(TEXT PASSAGE begins)

00:16 I was fascinated by him and his thinking. He as a man and his ideas through his
00:21 practice of psychology. This is where I think he was very innovative. He's
00:26 someone who turned psychiatry upside down and I had to explore his life as a
00:30 man as well as an important figure of the 20th century. In the 1950s,
00:35 Frantz Fanon left his mark on psychiatry with his humanism and his reluctance to
00:39 use drug treatments. He also developed the radical concept of ethno-psychiatry
00:42 with the examination of the cultural context of a disorder. He used the ideas
00:46 to define the consequences of colonization on his patients.
00:49 Alexandre Bouillé plays Fanon on the screen. The production introduced him to
00:53 the thinker's work. I realized that I didn't know this man and his story and
01:00 as I learned more I didn't want people to feel the way I did before. I want
01:04 everyone to know about him, both the generations that passed and the
01:08 generations to come. Few in Tunisia remember Fanon. He practiced psychiatry
01:14 at several hospitals there but was also seen as an outsider by intellectuals of
01:18 the time. Reviving Frantz Fanon in political Tunisian thought and practice
01:25 will restore depth to our history. It will bring an African depth.
01:35 Another character in his story was Fanon's wife, Josie, also an anti-colonial activist.
01:40 In fact we have a lot of articles because she was a journalist so we read her
01:44 articles but it's true that we have almost no photos. We found two pictures
01:48 of her and a radio interview. Josie Fanon lost her husband to leukemia when he was
01:54 just 36. He left behind a colossal scholarly legacy on the complexities of
01:58 the impact of colonialism that still shapes academic discourse today.
02:02 The film about his life is set to debut in cinemas in 2024.

(TEXT PASSAGE ends)
(INFORMATION begins)

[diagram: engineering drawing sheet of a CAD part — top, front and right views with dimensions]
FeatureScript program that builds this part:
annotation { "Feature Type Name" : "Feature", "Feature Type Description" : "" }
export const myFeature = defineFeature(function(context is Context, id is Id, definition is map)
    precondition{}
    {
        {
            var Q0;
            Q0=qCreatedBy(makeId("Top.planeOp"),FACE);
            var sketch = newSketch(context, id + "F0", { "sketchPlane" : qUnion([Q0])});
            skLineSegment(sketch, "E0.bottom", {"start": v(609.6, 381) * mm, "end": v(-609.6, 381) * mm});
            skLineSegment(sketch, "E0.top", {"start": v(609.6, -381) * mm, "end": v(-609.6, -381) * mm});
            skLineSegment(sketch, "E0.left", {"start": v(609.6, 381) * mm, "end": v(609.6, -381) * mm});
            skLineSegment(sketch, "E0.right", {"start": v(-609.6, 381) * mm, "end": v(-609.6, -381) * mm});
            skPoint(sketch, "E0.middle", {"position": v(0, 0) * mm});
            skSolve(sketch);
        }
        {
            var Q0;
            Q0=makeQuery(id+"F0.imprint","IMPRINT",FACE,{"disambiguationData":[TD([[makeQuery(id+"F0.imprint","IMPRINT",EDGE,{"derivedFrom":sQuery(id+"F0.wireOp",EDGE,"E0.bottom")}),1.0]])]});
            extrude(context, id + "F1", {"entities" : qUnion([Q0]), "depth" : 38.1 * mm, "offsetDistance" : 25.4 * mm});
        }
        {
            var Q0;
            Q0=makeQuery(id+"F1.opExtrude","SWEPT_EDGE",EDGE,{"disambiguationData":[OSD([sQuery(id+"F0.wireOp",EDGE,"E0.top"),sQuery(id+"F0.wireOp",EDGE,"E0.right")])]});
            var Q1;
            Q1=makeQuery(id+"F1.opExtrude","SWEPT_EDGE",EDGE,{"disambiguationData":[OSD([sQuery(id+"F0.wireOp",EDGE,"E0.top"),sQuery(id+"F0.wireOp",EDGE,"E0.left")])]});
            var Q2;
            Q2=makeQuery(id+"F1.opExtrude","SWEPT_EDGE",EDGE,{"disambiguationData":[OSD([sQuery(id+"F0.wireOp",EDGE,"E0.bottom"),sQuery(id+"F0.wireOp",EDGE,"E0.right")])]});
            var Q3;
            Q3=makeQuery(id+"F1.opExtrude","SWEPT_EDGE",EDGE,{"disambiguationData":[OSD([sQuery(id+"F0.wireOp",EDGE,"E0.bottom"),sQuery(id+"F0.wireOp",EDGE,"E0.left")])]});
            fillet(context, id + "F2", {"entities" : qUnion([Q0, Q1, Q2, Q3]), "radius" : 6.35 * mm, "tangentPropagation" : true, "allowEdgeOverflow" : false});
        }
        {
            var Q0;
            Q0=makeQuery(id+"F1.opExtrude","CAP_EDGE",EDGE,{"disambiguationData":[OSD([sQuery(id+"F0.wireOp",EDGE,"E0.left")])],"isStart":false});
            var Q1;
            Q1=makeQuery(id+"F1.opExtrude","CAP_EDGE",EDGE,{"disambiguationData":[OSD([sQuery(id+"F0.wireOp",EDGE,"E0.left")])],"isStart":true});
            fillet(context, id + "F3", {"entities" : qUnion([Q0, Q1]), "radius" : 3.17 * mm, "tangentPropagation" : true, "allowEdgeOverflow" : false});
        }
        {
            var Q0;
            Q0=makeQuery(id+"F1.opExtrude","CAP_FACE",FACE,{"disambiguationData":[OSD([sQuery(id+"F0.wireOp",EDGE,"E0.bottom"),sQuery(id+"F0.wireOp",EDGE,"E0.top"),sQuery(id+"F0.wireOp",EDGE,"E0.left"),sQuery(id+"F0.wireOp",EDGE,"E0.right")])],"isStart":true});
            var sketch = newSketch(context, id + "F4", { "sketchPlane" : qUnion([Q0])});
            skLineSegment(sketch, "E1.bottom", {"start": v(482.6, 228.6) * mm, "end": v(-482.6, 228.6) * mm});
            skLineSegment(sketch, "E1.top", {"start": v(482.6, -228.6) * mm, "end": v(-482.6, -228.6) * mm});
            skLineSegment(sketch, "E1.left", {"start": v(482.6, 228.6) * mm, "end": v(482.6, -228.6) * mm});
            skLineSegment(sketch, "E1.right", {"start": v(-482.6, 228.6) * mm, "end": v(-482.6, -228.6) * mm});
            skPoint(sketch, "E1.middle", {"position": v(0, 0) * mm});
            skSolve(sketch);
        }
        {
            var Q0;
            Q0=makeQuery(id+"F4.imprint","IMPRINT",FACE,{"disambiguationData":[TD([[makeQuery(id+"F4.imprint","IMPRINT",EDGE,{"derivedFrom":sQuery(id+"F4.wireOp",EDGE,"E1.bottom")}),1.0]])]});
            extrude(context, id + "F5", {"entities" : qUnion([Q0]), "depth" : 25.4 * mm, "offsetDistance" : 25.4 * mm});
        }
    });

(INFORMATION ends)

## TASK TO COMPLETE
Copy the passage about Frantz Fanon word for word, starting with "01:40 In fact" and going on through "academic discourse today.".

## ANSWER AREA
01:40 In fact we have a lot of articles because she was a journalist so we read her
01:44 articles but it's true that we have almost no photos. We found two pictures
01:48 of her and a radio interview. Josie Fanon lost her husband to leukemia when he was
01:54 just 36. He left behind a colossal scholarly legacy on the complexities of
01:58 the impact of colonialism that still shapes academic discourse today.